Der plötzliche Kurseinbruch am Kryptomarkt sorgte am Wochenende für Aufsehen und brachte selbst erfahrene Anleger ins Grübeln. Bitcoin fiel auf den tiefsten Stand seit Wochen und löste eine Liquidationslawine aus, die den gesamten Markt erschütterte. Doch die Hintergründe des Falls sind komplexer, als es die nackten Zahlen vermuten lassen.

Bitcoin fällt auf neuen Tiefstand und zieht den Markt mit sich

Der Kryptomarkt erlebte am Wochenende einen deutlichen Rückgang, nachdem Bitcoin unter die Marke von 86.000 Dollar gefallen war. Der Kurs erreichte dabei ein Intraday-Tief von 85.694 Dollar und liegt rund 31 Prozent unter dem bisherigen Allzeithoch. Ethereum, XRP und weitere Altcoins folgten dem Abwärtstrend und verloren innerhalb von 24 Stunden zwischen fünf und sieben Prozent. Die Situation zeigt, wie anfällig riskante Assets in einer Phase steigender Unsicherheiten sind und wie schnell negative Impulse durch den Markt wandern. Viele Anleger reagierten nervös, während erste Analysten bereits eine Neubewertung der Marktbedingungen forderten.

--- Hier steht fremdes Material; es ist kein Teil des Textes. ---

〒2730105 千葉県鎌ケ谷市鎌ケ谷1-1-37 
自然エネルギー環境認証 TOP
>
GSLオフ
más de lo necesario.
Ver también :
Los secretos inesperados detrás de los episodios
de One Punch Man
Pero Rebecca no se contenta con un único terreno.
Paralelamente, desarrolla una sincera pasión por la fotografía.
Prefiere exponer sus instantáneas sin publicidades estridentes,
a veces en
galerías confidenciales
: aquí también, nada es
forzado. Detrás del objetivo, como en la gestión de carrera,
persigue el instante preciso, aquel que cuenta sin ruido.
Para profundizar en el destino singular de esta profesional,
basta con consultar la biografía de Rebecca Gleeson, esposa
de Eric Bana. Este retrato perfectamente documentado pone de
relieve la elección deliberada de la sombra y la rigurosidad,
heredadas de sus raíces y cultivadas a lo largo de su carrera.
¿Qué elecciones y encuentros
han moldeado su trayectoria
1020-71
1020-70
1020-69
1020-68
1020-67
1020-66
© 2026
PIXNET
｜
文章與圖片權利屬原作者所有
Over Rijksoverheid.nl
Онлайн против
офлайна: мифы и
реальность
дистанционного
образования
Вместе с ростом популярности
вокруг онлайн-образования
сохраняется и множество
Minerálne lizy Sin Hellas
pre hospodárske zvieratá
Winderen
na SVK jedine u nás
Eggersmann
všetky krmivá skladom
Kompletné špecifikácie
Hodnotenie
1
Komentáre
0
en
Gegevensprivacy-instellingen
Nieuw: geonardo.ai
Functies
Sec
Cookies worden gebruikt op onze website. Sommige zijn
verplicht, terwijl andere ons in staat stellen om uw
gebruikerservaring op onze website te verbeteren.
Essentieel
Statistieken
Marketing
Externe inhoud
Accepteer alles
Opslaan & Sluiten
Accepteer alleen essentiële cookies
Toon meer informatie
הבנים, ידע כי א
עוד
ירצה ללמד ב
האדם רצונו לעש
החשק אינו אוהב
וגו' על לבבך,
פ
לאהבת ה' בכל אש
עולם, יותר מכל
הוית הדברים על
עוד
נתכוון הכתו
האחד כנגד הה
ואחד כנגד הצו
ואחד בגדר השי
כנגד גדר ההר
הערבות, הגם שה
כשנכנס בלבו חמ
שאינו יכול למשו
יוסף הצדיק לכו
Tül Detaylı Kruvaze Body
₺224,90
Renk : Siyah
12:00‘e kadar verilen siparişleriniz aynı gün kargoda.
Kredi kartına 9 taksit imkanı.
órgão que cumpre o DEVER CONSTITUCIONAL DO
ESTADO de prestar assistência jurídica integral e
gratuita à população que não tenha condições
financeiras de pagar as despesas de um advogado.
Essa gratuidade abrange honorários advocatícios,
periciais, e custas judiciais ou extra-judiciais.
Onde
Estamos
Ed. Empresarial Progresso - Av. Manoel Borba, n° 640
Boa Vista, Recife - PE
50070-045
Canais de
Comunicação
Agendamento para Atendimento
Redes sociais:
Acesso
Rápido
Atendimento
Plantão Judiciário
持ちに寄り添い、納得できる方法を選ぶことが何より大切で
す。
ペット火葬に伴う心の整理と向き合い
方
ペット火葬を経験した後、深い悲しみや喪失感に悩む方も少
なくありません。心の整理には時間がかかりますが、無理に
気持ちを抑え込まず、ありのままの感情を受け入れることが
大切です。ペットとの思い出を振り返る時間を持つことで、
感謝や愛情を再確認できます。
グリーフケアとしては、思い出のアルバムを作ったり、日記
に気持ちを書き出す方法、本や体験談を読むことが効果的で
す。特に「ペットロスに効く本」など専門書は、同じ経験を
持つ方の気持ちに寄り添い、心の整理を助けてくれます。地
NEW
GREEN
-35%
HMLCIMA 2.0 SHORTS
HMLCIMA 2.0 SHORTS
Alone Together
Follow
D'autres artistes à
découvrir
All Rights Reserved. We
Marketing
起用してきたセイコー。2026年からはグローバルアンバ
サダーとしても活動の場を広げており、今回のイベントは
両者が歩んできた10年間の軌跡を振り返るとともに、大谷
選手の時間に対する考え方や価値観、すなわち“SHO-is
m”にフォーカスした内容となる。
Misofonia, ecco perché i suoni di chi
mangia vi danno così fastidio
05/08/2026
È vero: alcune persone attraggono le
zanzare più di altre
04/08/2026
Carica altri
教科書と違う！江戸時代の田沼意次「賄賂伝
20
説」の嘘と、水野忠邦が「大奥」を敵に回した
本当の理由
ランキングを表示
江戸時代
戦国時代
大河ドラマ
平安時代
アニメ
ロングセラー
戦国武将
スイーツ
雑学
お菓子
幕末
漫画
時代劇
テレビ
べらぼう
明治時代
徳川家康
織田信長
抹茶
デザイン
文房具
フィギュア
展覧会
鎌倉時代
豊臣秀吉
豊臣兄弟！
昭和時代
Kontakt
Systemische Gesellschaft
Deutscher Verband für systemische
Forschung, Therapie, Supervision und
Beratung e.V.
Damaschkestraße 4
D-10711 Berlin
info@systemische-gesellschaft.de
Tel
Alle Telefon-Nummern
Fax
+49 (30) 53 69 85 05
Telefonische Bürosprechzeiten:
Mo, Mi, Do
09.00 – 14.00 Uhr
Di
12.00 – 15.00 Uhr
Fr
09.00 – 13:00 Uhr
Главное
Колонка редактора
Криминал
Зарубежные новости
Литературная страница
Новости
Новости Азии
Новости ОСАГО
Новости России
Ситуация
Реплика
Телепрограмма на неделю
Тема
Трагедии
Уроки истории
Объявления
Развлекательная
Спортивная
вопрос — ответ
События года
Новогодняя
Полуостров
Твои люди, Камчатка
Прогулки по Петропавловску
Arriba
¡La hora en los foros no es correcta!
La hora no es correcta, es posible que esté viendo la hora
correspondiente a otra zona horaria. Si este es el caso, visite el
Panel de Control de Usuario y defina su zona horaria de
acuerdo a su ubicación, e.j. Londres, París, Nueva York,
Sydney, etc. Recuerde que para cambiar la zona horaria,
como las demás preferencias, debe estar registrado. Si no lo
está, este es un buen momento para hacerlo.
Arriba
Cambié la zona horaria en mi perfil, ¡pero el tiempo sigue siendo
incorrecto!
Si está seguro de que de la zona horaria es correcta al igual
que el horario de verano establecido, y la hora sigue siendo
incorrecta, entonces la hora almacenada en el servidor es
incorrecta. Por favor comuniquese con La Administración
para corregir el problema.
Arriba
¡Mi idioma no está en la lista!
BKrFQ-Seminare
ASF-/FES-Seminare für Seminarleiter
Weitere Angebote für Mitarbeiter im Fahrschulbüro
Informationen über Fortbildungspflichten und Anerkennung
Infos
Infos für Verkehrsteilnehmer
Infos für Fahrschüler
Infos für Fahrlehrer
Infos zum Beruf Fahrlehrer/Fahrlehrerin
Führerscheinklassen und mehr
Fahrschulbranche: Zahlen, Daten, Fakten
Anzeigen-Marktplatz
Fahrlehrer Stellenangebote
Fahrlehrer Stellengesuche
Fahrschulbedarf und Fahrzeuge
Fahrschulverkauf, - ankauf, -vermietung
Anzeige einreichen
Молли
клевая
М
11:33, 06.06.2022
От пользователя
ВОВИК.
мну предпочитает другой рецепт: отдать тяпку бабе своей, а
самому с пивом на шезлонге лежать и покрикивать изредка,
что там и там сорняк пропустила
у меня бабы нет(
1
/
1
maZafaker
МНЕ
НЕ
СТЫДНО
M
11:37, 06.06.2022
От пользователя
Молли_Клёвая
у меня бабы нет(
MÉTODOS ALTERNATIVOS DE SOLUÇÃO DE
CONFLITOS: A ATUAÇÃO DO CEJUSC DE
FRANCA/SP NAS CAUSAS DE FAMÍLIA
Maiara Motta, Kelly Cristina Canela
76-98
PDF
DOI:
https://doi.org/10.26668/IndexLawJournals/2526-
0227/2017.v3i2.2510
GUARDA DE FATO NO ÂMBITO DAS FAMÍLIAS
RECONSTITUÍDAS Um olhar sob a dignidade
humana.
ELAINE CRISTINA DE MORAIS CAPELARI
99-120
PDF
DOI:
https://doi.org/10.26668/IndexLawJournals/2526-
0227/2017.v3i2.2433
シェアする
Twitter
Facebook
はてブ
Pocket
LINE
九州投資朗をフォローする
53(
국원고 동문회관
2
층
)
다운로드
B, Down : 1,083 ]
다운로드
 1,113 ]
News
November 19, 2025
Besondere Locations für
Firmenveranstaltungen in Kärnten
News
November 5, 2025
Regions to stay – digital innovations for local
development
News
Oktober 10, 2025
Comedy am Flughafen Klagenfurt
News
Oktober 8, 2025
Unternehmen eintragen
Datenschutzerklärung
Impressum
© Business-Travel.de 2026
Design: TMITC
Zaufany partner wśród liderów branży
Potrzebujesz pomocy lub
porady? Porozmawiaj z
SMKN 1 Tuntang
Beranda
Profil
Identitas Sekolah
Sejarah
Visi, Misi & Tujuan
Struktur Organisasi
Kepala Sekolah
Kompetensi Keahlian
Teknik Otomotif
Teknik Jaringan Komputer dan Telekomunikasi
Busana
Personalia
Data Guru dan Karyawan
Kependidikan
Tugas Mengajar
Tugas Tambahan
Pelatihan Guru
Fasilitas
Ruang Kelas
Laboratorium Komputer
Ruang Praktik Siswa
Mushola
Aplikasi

Der massive Rückgang führte zu Liquidationen im Wert von 637 Millionen Dollar und belastete vor allem Long-Positionen. Laut CoinGlass entfielen rund 568 Millionen Dollar der Liquidationen auf Trader, die auf steigende Kurse gesetzt hatten. Dieser plötzliche Druck verstärkte die Abwärtsbewegung und beschleunigte die Verkaufswelle in mehreren Marktsegmenten. Dennoch blieb die grundsätzliche Stimmung vieler Investoren stabil, wie Daten des Prediction-Markets Myriad zeigen. Dort glauben weiterhin 88 Prozent der Teilnehmer nicht an einen bevorstehenden Krypto-Winter.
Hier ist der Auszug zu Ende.